Almodovar is clearly aiming for a narrative about what it means to enter the final stage of life, with Swinton’s Martha waxing about accepting her fate while John Turturro’s Damian elucidates on the state of the world post-pandemic and the plight of dealing with the climate crisis and the far right political landscape. So much of the film is meant to be about acceptance and dying with dignity, but the political and social messaging feels forced. The ending involving a police investigation also feels out of place to the rest of the story, with the American setting of the film populated by non-American actors outside of Swinton, Moore, and Turturro. The cinematography from Edu Grau is bright and vibrant, and the score by Alberto Iglesias is hauntingly perfect, complimenting the sometimes dour subject matter. A flashback sequence involving a burning house feels like a painting that has come to life, representing so much of Almodovar’s cinematic work. This is a beautiful film to look at.

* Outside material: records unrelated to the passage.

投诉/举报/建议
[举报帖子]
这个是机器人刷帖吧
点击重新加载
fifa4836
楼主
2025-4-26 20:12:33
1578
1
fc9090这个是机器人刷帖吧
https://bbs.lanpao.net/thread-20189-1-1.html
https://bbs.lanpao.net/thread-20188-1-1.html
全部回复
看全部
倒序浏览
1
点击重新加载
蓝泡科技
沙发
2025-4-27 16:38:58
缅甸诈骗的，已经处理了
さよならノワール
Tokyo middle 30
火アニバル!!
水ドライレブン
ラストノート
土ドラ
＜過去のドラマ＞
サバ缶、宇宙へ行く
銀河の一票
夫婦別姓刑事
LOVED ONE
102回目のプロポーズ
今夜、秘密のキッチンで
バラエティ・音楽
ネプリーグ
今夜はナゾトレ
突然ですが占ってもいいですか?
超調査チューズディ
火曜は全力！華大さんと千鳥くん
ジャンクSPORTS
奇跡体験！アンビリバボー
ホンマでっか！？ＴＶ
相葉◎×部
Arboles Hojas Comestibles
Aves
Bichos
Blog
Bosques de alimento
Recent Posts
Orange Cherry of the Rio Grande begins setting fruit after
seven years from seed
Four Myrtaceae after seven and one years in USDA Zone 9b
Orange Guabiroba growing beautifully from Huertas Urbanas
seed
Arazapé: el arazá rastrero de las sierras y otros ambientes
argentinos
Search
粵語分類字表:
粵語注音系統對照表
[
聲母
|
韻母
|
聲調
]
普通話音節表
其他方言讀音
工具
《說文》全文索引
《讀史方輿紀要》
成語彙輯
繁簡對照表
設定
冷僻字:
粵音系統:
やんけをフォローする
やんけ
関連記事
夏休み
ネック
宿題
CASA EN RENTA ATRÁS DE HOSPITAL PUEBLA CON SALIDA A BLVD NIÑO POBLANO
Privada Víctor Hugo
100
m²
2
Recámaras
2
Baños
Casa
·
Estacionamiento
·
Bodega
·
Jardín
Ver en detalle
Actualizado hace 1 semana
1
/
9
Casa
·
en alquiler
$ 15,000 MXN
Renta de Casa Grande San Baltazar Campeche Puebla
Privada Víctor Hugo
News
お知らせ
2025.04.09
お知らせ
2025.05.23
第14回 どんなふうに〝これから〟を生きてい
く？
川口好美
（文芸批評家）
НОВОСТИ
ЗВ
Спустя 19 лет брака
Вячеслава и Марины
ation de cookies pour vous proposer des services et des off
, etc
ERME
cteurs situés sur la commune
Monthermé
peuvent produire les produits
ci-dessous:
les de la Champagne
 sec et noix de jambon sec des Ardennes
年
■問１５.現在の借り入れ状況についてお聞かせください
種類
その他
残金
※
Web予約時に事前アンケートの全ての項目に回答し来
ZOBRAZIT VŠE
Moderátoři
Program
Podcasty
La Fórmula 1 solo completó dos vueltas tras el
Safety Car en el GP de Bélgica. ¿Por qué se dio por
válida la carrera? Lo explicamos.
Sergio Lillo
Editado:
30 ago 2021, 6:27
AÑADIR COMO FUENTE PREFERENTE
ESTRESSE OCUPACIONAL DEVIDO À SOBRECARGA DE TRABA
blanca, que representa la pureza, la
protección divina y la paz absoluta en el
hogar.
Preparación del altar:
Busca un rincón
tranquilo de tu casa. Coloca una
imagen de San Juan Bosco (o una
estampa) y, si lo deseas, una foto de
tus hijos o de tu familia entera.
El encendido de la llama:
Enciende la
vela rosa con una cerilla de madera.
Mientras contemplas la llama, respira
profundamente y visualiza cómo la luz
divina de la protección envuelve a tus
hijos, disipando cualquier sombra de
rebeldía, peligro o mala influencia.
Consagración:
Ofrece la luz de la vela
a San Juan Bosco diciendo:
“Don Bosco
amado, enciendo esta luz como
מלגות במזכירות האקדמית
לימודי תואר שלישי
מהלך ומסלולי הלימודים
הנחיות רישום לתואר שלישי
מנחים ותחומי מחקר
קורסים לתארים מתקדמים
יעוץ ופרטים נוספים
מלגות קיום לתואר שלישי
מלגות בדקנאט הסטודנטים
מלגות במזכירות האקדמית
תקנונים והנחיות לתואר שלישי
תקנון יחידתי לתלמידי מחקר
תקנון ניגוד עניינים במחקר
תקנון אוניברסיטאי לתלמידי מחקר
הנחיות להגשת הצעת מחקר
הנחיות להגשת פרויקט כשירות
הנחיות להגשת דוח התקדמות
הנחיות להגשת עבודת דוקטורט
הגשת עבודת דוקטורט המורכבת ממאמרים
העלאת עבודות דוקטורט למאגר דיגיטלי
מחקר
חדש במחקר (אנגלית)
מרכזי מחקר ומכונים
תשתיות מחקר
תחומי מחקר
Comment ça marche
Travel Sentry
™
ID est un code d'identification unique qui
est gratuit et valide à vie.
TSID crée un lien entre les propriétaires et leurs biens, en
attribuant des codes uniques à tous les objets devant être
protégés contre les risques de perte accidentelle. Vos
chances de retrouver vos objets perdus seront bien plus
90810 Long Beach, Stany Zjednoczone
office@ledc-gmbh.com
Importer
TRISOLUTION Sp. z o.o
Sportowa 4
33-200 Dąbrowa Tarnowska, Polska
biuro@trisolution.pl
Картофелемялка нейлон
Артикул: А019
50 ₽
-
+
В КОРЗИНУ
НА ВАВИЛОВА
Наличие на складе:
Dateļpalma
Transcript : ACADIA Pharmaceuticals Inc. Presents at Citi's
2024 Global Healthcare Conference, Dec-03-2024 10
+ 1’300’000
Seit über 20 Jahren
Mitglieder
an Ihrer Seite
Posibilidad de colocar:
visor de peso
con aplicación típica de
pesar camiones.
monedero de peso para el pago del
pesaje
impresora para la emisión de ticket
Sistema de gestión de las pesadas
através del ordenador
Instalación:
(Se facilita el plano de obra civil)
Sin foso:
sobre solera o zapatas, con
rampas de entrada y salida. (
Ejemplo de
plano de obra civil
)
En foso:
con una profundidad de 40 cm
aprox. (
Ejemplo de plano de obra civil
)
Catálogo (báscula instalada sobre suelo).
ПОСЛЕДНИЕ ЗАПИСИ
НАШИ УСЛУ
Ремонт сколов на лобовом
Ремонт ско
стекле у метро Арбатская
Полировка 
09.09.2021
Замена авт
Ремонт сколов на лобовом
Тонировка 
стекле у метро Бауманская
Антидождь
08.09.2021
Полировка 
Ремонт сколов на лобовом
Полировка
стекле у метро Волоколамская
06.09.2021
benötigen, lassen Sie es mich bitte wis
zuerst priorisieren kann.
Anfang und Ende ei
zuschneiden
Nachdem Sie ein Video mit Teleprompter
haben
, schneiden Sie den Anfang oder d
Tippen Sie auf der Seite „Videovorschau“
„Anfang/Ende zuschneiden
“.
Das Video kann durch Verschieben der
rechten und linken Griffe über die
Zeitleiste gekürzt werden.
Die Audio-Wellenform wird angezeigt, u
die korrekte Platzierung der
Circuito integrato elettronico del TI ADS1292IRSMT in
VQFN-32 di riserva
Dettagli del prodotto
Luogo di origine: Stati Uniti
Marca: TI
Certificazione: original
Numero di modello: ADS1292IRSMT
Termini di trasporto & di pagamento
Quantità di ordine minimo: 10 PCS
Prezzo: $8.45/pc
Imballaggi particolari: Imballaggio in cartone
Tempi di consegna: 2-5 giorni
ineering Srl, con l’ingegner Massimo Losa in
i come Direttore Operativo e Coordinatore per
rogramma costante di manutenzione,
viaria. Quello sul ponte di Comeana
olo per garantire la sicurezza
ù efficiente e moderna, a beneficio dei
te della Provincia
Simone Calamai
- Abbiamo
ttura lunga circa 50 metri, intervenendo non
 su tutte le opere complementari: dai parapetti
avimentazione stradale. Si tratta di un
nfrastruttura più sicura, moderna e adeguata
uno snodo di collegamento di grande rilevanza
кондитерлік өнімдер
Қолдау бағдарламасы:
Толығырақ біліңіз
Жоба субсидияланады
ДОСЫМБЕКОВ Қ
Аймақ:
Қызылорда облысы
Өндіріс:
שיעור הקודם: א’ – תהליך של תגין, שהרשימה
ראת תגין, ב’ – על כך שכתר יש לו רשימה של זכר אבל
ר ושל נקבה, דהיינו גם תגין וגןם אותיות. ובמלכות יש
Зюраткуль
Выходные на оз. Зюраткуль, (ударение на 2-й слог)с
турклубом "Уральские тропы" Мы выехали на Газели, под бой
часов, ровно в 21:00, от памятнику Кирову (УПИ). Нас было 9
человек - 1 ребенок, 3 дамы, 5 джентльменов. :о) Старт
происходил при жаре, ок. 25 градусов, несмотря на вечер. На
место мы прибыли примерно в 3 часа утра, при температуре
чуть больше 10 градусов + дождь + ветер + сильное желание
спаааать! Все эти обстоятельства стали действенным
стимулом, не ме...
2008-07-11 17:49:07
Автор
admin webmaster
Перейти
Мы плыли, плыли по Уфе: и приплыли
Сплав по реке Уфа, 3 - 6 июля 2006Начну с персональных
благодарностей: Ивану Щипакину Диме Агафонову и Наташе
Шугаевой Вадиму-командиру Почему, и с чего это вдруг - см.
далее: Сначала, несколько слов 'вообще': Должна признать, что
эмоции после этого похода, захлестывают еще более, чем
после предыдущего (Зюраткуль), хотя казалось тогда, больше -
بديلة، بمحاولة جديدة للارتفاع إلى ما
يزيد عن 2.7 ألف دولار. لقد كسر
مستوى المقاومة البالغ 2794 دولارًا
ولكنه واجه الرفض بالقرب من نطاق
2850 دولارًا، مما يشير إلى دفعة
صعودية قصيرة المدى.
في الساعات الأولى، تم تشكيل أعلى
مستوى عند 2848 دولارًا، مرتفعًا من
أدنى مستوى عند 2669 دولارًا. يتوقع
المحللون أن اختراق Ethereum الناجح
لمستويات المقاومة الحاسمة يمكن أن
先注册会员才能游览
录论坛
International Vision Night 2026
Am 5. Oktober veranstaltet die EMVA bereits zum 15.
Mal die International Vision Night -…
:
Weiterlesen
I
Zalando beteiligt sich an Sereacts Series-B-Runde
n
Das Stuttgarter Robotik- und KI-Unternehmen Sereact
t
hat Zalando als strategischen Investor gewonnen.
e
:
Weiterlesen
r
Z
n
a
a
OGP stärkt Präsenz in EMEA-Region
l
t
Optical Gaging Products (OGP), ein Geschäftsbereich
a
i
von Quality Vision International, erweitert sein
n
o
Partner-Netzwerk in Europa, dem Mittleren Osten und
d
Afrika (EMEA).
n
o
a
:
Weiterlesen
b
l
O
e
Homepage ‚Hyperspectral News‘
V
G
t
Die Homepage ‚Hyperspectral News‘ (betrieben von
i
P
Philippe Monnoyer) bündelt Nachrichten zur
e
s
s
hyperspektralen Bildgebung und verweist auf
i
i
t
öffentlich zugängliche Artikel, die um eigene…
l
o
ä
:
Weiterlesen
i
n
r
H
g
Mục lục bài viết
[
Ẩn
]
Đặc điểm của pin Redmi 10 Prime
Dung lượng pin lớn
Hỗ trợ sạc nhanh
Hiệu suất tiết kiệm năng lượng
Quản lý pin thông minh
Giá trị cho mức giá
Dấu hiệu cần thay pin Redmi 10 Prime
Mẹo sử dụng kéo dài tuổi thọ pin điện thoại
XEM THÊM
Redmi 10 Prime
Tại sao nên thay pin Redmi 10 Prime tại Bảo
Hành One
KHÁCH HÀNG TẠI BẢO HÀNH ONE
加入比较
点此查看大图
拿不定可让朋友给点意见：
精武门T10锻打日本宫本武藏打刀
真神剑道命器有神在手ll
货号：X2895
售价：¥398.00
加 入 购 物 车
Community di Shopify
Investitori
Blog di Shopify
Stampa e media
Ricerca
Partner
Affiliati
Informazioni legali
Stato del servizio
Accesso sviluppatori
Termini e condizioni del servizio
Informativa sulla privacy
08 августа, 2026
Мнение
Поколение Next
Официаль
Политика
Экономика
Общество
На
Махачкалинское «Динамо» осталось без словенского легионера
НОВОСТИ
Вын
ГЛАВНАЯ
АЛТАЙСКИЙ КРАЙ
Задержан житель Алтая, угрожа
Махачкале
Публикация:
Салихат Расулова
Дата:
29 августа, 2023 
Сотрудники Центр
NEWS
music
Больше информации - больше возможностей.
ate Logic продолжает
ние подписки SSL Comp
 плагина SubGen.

The Room Next Door is as intriguing as all of Pedro Almodovar’s films, but the move from Spanish to English betrays some of the gaps in the legendary filmmaker’s writing talents. If you go into this film unprepared for the style of acting from the director’s library of films, you may be unprepared to appreciate this project. If not for the subpar dialogue throughout the film, The Room Next Door deals with heavy subject matter and does so respectfully,t if not as subtlety as it could have. Moore and Swinton are good, with the latter continuing to show her talents as a performer through physical presence, even more so than through speaking. This is not a film for everyone, but it shows that dying does not always have to be dark and that filmmakers like Almodovar can even find positivity and hope in sadness.